Türkiye’de hali hazırda birbirine yakın formatlarda çok fazla festival var. Bu yüzden de hem Adana’da hem de sokakta geçen bir şey olmasını istedik. Gelenler Adana’nın tam bir sokak şehri olduğunu mutlaka hissederler zaten. Çünkü Nisan ayında Adana sokakları çok güzel olur bir kere. Hani derler ya “limonata gibi hava” işte tam da öyle. Her yer mis gibi portakal çiçeği kokar ve Adana halkı sokakta yaşamayı zaten çok sever. Yılın 8 ayı balkonda oturur, restorana gittiğiniz zaman masalar kaldırımlara atılır. Bu yüzden Nisan’da Adana’da toplanmak için çıktık yola. Diğer taraftan karnavalın daha ikinci yılından itibaren uluslararası bir noktaya ulaşması çok önemliydi. Yurt dışından birçok insan geliyor ve sadece Adana’ya da değil, Kapadokya gibi çevre şehirleri de ziyaret ediyorlar. Böyle olunca da iş bütün coğrafyanın tanıtımına kadar gitti ve sizin de dediğiniz gibi ekonomik tarafı büyüdü. Esnaf bu karnavalı bekler oldu. Şimdiyse sokaklara dökülen 1 milyon insanın hepsinin yüzünde gülümseme var. Maskeler takmışlar, kostümler giymişler… Baktığınızda herkesin keyif aldığını görünce de amacınıza ulaşmış oluyorsunuz.
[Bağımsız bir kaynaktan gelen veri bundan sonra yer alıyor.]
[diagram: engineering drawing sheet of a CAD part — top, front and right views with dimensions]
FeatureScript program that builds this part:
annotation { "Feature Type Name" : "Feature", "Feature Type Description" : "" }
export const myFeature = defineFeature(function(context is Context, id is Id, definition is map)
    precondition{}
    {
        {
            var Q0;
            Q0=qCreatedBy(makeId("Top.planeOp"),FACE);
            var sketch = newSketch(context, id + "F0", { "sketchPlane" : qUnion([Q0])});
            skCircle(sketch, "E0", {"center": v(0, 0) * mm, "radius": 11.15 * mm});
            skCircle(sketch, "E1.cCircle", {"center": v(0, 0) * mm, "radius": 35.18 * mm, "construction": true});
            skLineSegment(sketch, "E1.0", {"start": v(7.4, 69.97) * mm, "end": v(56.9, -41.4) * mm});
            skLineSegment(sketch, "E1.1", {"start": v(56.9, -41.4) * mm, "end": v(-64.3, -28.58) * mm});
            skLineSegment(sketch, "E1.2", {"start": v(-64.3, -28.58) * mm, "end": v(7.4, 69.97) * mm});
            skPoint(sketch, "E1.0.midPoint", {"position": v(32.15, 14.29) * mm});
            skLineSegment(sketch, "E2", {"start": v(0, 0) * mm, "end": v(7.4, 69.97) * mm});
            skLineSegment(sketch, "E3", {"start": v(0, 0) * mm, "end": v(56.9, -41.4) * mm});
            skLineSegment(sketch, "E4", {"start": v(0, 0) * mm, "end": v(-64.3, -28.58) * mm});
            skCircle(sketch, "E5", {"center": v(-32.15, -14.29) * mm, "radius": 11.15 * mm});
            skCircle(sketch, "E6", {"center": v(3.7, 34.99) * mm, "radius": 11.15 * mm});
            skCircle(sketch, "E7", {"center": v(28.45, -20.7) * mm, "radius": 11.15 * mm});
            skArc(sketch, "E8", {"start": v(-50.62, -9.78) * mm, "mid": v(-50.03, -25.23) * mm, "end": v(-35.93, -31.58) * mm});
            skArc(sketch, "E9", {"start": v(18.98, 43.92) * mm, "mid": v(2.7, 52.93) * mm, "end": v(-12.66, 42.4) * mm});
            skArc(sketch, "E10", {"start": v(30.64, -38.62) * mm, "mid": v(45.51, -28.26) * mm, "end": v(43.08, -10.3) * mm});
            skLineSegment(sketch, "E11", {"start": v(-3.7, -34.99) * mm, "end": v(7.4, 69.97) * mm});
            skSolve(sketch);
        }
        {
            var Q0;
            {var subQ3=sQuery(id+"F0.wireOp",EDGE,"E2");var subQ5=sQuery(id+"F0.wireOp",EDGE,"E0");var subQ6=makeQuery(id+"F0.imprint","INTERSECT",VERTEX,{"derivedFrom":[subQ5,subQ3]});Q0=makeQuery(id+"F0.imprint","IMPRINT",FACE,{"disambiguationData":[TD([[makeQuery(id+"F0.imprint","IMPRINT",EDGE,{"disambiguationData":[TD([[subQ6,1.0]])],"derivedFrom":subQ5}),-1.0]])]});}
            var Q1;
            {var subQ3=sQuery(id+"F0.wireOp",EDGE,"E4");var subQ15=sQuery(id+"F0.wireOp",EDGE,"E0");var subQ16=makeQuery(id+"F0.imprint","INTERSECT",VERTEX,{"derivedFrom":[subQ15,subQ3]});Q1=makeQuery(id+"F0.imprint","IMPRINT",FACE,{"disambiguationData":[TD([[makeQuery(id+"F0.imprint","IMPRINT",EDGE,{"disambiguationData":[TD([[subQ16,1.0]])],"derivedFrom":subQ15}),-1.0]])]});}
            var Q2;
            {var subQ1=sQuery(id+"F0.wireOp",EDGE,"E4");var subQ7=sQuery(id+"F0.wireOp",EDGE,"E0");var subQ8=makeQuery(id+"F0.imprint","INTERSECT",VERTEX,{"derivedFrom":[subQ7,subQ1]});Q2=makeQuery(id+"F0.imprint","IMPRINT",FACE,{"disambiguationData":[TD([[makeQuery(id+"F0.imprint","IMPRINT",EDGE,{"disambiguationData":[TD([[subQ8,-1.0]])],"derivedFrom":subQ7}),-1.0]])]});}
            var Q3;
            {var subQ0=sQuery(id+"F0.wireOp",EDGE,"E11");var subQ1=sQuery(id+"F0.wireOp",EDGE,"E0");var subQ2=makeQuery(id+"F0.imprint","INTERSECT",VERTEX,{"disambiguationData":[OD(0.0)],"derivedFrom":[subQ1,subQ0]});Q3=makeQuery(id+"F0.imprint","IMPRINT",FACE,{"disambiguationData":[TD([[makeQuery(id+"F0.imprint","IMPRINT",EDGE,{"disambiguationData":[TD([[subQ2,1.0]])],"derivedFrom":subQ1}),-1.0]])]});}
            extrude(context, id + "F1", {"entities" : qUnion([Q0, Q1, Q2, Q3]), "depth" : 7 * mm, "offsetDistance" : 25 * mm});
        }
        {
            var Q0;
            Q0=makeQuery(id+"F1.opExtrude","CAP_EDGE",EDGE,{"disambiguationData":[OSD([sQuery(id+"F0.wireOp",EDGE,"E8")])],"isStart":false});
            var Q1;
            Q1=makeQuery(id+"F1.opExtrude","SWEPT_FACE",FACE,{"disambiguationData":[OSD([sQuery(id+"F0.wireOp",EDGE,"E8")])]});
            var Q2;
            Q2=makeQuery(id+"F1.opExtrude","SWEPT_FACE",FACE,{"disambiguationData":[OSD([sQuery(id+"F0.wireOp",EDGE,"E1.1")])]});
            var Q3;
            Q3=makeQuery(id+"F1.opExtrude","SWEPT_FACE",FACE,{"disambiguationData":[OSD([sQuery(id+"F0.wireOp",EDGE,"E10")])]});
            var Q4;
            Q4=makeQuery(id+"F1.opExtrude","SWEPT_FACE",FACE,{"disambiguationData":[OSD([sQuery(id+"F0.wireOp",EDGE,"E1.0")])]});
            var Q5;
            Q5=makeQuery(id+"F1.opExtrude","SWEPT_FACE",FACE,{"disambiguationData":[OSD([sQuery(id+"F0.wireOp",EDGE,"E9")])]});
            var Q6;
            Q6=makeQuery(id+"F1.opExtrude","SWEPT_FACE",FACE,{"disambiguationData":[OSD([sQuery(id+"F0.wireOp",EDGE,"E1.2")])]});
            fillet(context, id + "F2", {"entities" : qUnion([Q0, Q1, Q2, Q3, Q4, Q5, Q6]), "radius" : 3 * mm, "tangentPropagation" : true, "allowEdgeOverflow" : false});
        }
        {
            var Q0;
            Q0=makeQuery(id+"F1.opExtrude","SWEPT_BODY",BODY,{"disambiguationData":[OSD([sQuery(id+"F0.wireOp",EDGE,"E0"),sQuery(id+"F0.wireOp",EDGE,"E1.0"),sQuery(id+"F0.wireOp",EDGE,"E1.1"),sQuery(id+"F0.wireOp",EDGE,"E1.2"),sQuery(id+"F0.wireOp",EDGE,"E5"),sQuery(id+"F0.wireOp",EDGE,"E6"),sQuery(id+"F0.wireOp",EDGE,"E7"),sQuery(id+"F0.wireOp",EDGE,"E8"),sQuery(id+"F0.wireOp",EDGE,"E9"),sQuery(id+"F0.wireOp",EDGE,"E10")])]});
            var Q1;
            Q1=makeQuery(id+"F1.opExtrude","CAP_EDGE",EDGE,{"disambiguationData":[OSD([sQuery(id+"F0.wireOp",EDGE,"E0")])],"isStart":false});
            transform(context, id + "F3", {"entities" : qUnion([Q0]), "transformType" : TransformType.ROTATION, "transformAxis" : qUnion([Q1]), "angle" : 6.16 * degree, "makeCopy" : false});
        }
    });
O zaman bu karnaval kültürüyle, atmosferiyle tam bir Adanalı diyebiliriz sanırım. Peki en Ali Haydar tarafı ne?
Bence Nisan’da portakal çiçeği kokusunda bütün insanların orada toplanması; insanları buluşturan bir şey olması. Mesela bizim karnavalda siyaset yasaktır, etkinlik günlerinde farklı partilerin belediye başkanları aynı sahneye çıkıp konuşma yapar ama konu içerisinde asla siyaset olmaz. “Etnik kimliğin nedir?”, “Siyasi görüşün nedir?” sorularının unutulduğu; herkesin aynı anda gülüp eğlendiği bir alan. Medeniyette bu zaten. Kimse birbirini ötekileştirmiyor ve hoşgörü çok yüksek. Bu kısmı bana çok Ali Haydar geliyor işin doğrusu.
Siz bu karnavalın yaratıcısı olarak değil de bir katılımcı olarak bizimle bu sohbeti gerçekleştiriyor olsaydınız bize “harikaydı, mutlaka yap” dediğiniz ne olurdu?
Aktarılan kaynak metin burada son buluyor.